A piece of scrambled egg fell from Mr. Willett’s mouth. He jumped to his feet and ran outside, and I followed with my sister. We rushed to the pool and noticed in the deep end a cinder block resting at the bottom, next to the drain. Large and dark gray, the block was the kind typically seen holding up a hot-dog stand or trailer home. My mother, furious, whipped her silk wrap and declared that none of us would be swimming until the block was removed. Furthermore, she’d discover and punish the guilty party. Mr. Willett was confused. He kept asking, over and over, “But how would a cinder block fall in the pool?” until my mother yelled back, “Because somebody put it there.”

She called my father on the phone and questioned him. He drove out right away, arriving with a perplexed, weary expression and wearing the same clothes we’d seen him in the day before. My mother turned to my sister and me and asked whether we’d done anything we regretted. She called Dale and Ronnie at home to interrogate them, too, but they had no idea how a block might have arrived at the bottom of our pool. Once every option had been explored—did the neighbors sleepwalk? Had there been tornados in the night?
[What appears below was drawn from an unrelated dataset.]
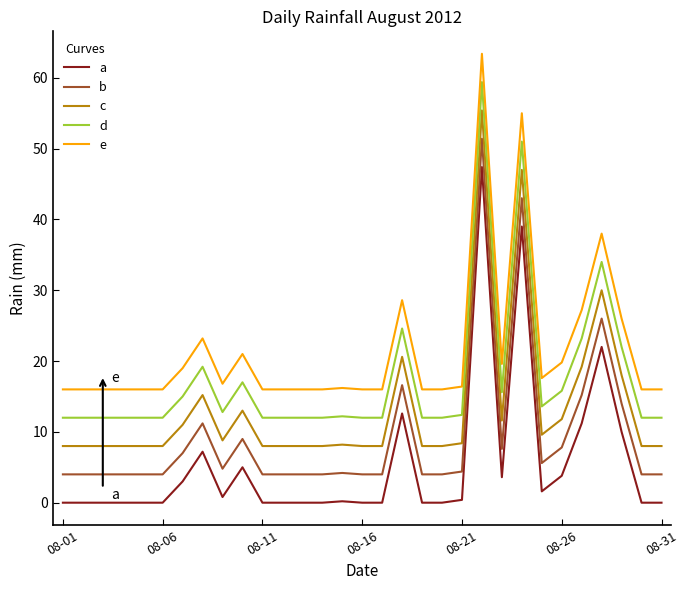

What is the lowest value of the d series?

12.0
Were there other “attacks” on local pools?—my father offered to swim to the bottom to remove the block and haul it away. A puncture in the liner was likely, he said, but nothing that couldn’t be easily fixed. My mother was disappointed at finding no one to blame. 

“Just get it out of there,” she told him.

We watched in silence as my father removed his shirt and flip-flops. He dove into the water and swam to the pool’s bottom, and with a little help from Mr. Willett at the edge, they hoisted the heavy block out of the water. My father swam back to the bottom and, predictably, discovered a plum-sized tear in the smooth new liner. He and Mr. Willett went to the van for a patch and some glue while the rest of us sat glumly on the diving board. My mother was in the middle of asking us, once again, if we had anything to confess when my sister pointed in the direction of the deep end. 

“Look,” she said, her nose scrunching.

We looked, but we did not believe it. The tear, which had been insignificant moments earlier, now ripped wider, and something strange was happening to the dirt beneath. We backed away. The ground gurgled and the mud sucked down and spat back up in a rush. We stared at the sinkhole, a massive cavity opening before our eyes—one that must have been forming for some time but which now gave way with the help of 20,000 gallons. It’s a terrifying thing to see the ground roar like that, churning and abscessing all on its own, a reminder that the earth beneath our feet isn’t necessarily a permanent arrangement. My mother screamed for the men to come back, but there was nothing to be done. We could only scramble away as the hole widened and the water disappeared. Later, we’d come back and peer over the side, wondering if there was even a bottom.